“They”? I stand with gay people. Lots of straight people stand with gay people. This is not gay people against straight people. This is people who respect gay people against people who don’t.
You don’t respect gay people? I don’t owe you anything. I don’t owe you my business, and damned straight (heh) I will tell others about it and hope they won’t give you their business either.
I don’t make illegal threats, wouldn’t call or harass. But I’m happy to boycott.
Is the Country Singer’s wedding, itself, sinful? No (unless you are Catholic, which they aren’t. The belong to The Church of Christ, which AFAICT does allow divorce.). Past sins can be forgiven.
But if you think SSM is a sin, then the wedding, itself, is sinful.
Christianity is all about forgiving sins, but it isn’t about aiding and abetting sin.
I don’t think this has been mentioned yet, but one of the arguments for segregation was also a religious one–that God didn’t want blacks and whites to mix, or marry each other. But the U.S. doesn’t allow that argument to be used to let businesses discriminate any more.
Should a mom and pop be destroyed? If they break the law, yes.
Well, I agree with it. Mom and pop stores that refuse to serve gay customers should be burned to the ground, and the earth salted, while the proprietors are driven naked through the streets with bullwhips, until they reach the edge of town, where they are banished forever to wander and cry in the wilderness.
Yes, it is sinful. The divorce itself isn’t necessarily the problem, it’s the remarriage while your ‘first’ spouse lives. Divorce and remarriage equals adultery.
What if the mom and pop store doesn’t agree with mixed race marriages? Should they have the right to refuse?
Or if the couple has a person who has been divorced? Or a criminal background? Or a genetic problem (those hemophiliacs/Down’s syndrome people shouldn’t get married). Or is HIV positive? Or a cancer survivor?
I have a number of problems with this law. But the biggest one is that it pretends that “religion” is one fixed thing. New religions spring up all the time. Even old religions change and adopt new texts, no ideological bents. It’s not practical or fair to allow one set of religious exemptions (die-hard Christians and their hatred for teh gays) but not allow the others that may spring up.
Today it’s gays, and tomorrow it could be some other group.
There’s also no guarantee that we’ll always have protected classes. Laws are repealed all the time.
Here, here! Great post, especially the last paragraph. I have lived long enough to see majority opinions against blacks and women become recognized as the prejudice they are. Prejudice against the gay community is next, and those with that prejudice know deep in their hearts, that they are wrong and they will lose.
I agree. This is not something that is so ingrained the system to the point where gays are denied wedding cakes. It’s just done to be a giant “Fuck You” to people who are religiously opposed to SSM. It’s not enough that homosexuality is no longer considered a mental disorder, not enough that it is legal, not enough that gay marriage is legal. Now it must be that everyone will accept it or suffer the consequences.
The OP is right. Growing up, the argument was that gay people were not forcing anything on anyone; they just wanted the right to live their lives as they pleased and to be left alone. Now that they have that, they are going for the jugular, and by doing so are alienating people who supported their plight by actually, really and truly, forcing their relationships on people.
Yep. It’s not enough to just be discriminated against “a little bit,” or “less than you used to be,” or, as one inestimable intellect on the right has recently suggested, “less than in Iran.” We actually want, surprisingly enough, not to be discriminated against at all. We’d like to see anti-gay discrimination treated with the same legal and social opprobrium as racial discrimination, or gender discrimination.

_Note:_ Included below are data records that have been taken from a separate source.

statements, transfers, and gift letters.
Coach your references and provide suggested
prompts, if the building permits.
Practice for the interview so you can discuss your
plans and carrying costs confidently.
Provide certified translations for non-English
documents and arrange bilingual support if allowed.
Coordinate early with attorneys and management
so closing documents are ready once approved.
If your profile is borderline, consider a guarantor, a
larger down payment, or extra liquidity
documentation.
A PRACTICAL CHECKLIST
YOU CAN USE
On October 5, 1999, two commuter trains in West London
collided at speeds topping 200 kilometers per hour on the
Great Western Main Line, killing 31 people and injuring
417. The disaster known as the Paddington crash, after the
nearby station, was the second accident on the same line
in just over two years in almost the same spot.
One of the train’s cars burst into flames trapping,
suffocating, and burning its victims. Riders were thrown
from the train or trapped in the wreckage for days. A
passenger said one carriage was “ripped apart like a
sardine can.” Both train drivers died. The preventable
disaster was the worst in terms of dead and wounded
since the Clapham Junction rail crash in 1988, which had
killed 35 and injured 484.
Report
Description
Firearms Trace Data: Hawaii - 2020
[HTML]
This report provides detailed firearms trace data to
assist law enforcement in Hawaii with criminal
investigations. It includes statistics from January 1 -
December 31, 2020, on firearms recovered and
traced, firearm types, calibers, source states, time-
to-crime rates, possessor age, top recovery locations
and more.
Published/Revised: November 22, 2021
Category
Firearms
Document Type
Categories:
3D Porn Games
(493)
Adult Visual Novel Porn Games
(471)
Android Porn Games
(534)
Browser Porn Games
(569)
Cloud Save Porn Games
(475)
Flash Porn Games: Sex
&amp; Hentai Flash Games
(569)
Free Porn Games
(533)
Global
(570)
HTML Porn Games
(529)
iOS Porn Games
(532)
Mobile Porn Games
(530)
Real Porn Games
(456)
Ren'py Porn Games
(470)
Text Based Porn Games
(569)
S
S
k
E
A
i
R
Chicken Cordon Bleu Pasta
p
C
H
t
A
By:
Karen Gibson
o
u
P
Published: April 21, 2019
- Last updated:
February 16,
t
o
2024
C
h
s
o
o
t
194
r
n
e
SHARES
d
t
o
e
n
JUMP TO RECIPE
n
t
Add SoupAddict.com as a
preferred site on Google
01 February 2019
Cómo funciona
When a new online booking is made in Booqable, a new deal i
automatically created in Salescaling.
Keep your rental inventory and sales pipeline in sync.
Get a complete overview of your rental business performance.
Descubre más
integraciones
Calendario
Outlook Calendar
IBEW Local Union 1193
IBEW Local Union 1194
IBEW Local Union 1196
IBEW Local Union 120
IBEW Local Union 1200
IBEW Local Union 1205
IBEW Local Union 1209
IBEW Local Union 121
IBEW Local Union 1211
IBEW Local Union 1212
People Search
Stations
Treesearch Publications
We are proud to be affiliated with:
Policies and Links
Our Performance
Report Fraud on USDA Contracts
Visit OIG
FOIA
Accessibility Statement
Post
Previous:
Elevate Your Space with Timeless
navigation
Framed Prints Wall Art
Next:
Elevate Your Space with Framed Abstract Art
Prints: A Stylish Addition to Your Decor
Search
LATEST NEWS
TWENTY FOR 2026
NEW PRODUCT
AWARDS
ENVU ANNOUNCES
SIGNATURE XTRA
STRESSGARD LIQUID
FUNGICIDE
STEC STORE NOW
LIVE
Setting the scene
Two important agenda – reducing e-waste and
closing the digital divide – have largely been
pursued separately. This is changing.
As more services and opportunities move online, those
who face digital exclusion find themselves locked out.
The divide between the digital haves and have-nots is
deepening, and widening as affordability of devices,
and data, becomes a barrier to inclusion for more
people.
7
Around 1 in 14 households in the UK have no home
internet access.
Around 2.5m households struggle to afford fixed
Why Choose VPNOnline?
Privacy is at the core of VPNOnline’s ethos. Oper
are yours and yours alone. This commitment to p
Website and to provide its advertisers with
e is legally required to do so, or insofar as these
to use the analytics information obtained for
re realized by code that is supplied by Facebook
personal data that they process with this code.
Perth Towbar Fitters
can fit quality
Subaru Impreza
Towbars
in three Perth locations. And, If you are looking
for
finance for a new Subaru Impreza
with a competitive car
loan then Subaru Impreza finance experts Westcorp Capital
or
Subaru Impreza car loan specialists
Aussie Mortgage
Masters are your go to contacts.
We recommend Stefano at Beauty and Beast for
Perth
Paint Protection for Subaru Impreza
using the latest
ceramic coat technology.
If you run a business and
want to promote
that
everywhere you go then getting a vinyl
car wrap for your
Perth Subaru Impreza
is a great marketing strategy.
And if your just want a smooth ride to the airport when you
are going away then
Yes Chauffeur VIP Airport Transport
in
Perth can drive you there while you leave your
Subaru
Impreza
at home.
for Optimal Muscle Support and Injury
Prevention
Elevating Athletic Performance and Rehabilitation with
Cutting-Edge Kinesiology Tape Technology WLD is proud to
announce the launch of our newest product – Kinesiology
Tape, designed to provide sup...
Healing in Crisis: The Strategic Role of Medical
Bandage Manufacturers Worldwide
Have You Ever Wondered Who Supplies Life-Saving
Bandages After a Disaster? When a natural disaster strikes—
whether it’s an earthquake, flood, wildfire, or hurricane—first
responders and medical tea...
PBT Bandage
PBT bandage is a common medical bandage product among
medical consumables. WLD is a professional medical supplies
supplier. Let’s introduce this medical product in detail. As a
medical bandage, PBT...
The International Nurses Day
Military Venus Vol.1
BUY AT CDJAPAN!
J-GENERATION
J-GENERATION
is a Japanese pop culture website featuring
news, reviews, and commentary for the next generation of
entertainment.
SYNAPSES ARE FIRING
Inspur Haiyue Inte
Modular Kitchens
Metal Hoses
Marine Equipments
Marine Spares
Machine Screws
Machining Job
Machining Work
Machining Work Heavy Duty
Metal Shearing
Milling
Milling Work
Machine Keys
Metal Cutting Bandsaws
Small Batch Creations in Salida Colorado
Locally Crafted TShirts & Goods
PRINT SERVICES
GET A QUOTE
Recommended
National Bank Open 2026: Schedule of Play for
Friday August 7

And really, that’s all that’s happening here. People who are anti-gay bigots are, finally, being treated the same way anti-black bigots get treated.
That’s a pretty standard misrepresentation of the anti-gay rights lobby. Unless you grew up back when the Mattachine Society was the only name in gay rights organizations, the goal of the gay rights movement has always been to see sexuality subject to the same protections as race, gender, and religion.
As for alienating supporters, that’s simply not happening. The majority of Americans are on board with these sorts of protections, and that majority is growing steadily. The only people we’ve “alienated” are the soft bigots who were willing to tut their tongues disapprovingly at people like Westboro Baptist, and then pretend that was the same thing as actually supporting gay rights. If those people were too dumb to realize that when gay rights activists talked about “full equality,” they actually meant “full equality,” well, I don’t have a whole lot of sympathy for idiots to begin with, and far less when that idiocy is actively malicious.
What pronoun should I use to refer to a group of people to which I don’t belong? Oh, yeah, it’s “they” and “them.” I’ll never understand why your side thinks that it is improper ONLY when referring to favored groups.
As for uppity, well, again, keep making the race parallel without any support to your argument.